Dana Chasin has just commented on the Social Security Board of Trustees annual report, issued on Tuesday. Posted here by permission:
The Trustees' Report highlights the continued fiscal challenges that face the Social Security program (SSA).
Based on current trends, without supplemental taxes or other changes, the SSA would not be able to pay 100 percent of benefits in 16 years:
- Disability Insurance (SSDI) has income sufficient to pay full benefits on program only though 2032
- Old Age and Survivors Insurance (OASI) has income sufficient to fund program only through 2034
- In 2011, the Board projected that Social Security would be unable to provide full benefits only through 2036; they have now adjusted that projection to 2034.
- Social Security is now paying out more in benefits than it receives in total revenue, years earlier than previously projected.
The Report describes the above dates as the years when these programs will be “depleted.” The debate around the status of the OASI and DI programs has centered around the program’s looming “insolvency.”
Social Security, of course, does not go insolvent.

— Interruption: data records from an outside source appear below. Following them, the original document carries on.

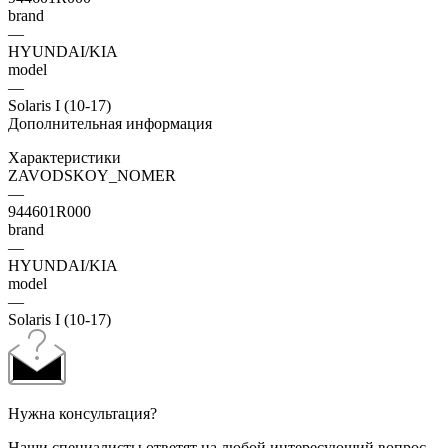
brand
—
HYUNDAI/KIA
model
—
Solaris I (10-17)
Дополнительная информация
Характеристики
ZAVODSKOY_NOMER
—
944601R000
brand
—
HYUNDAI/KIA
model
—
Solaris I (10-17)
Нужна консультация?
Наши специалисты ответят на любой интересующий вопрос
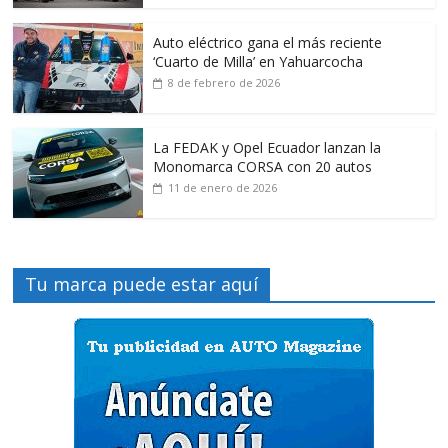
Auto eléctrico gana el más reciente
‘Cuarto de Milla’ en Yahuarcocha
8 de febrero de 2026
La FEDAK y Opel Ecuador lanzan la
Monomarca CORSA con 20 autos
11 de enero de 2026
Tu marca puede estar aquí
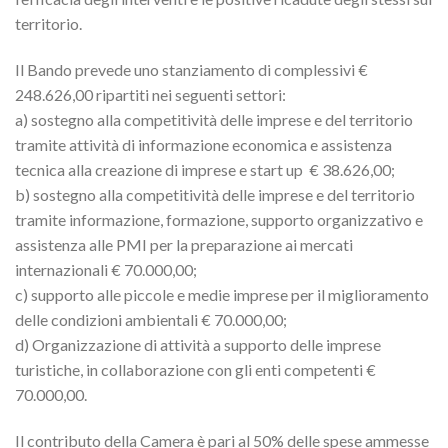
territorio.
Il Bando prevede uno stanziamento di complessivi €
248.626,00 ripartiti nei seguenti settori:
a) sostegno alla competitività delle imprese e del territorio
tramite attività di informazione economica e assistenza
tecnica alla creazione di imprese e start up € 38.626,00;
b) sostegno alla competitività delle imprese e del territorio
tramite informazione, formazione, supporto organizzativo e
assistenza alle PMI per la preparazione ai mercati
internazionali € 70.000,00;
c) supporto alle piccole e medie imprese per il miglioramento
delle condizioni ambientali € 70.000,00;
d) Organizzazione di attività a supporto delle imprese
turistiche, in collaborazione con gli enti competenti €
70.000,00.
Il contributo della Camera è pari al 50% delle spese ammesse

Suggesting Social Security is or may become insolvent or bankrupt raises hackles needlessly even as it delights ideologues.
While looming benefit cuts are a serious concern that can and should be avoided, the SSA is not a business. It is a facet of the American government that has committed to guarantee retirement funds to the American worker.
Looming Shortfall; Several Simple Solutions
Experts warn that the longer Congress waits to solve Social Security’s pending shortfall, the more expensive it will be to fix. In 2011, the Social Security Board of Trustees estimated it would take $6.5 trillion to avoid benefit cuts over the next 75 years. This year, they calculate that it would take $13.2 trillion.
Fixing the program that economists call the most “valuable component of our retirement system,” will be relatively straightforward. House Republicans propose cutting benefits and raising the retirement age to buoy the SSA. Thankfully, this solution appears dead on arrival, given the public’s overwhelming support for maintaining or increasing current levels of Social Security benefits.
A particularly promising proposal in the House Ways and Means Committee is H.R. 1902, the Social Security 2100 Act. The bill currently has 172 Democratic cosponsors and would strengthen Social Security benefits by:
- increasing monthly benefits by two percent
- indexing cost of living adjustments to Consumer Price Index- Elderly (CPI-E)
- creating a new special minimum benefit equal to 125% of the poverty line
The bill would keep the Social Security Trust Fund “solvent,” ie paying out full benefits, for the next 75 years according to the SSA Board of Trustees. It would accomplish this by applying the payroll tax to income over $400,000 and gradually increasing the payroll tax rate on both employees and employers, among other measures.
Congress could also consider applying unearned income such as capital gains to Social Security tax. If we were to FICA a tiny portion (1-3 percent) of capital gains, we would solve the Social Security problem easily -- in fact, it would present a significant opportunity to increase benefit levels substantially, possibly by two times.
Midterm Political Challenge and Opportunity
With straightforward solutions available, Congress has no excuse not to address Social Security’s long-term shortfalls. Exacerbated by a brand new $1.5 trillion hole in the budget, this is a year when people will hear threats to Social Security. They may believe it. Democrats, as they have in the past, will provide reassurance. This cycle especially, this reassurance is likely to provide a large benefit for them in the midterms.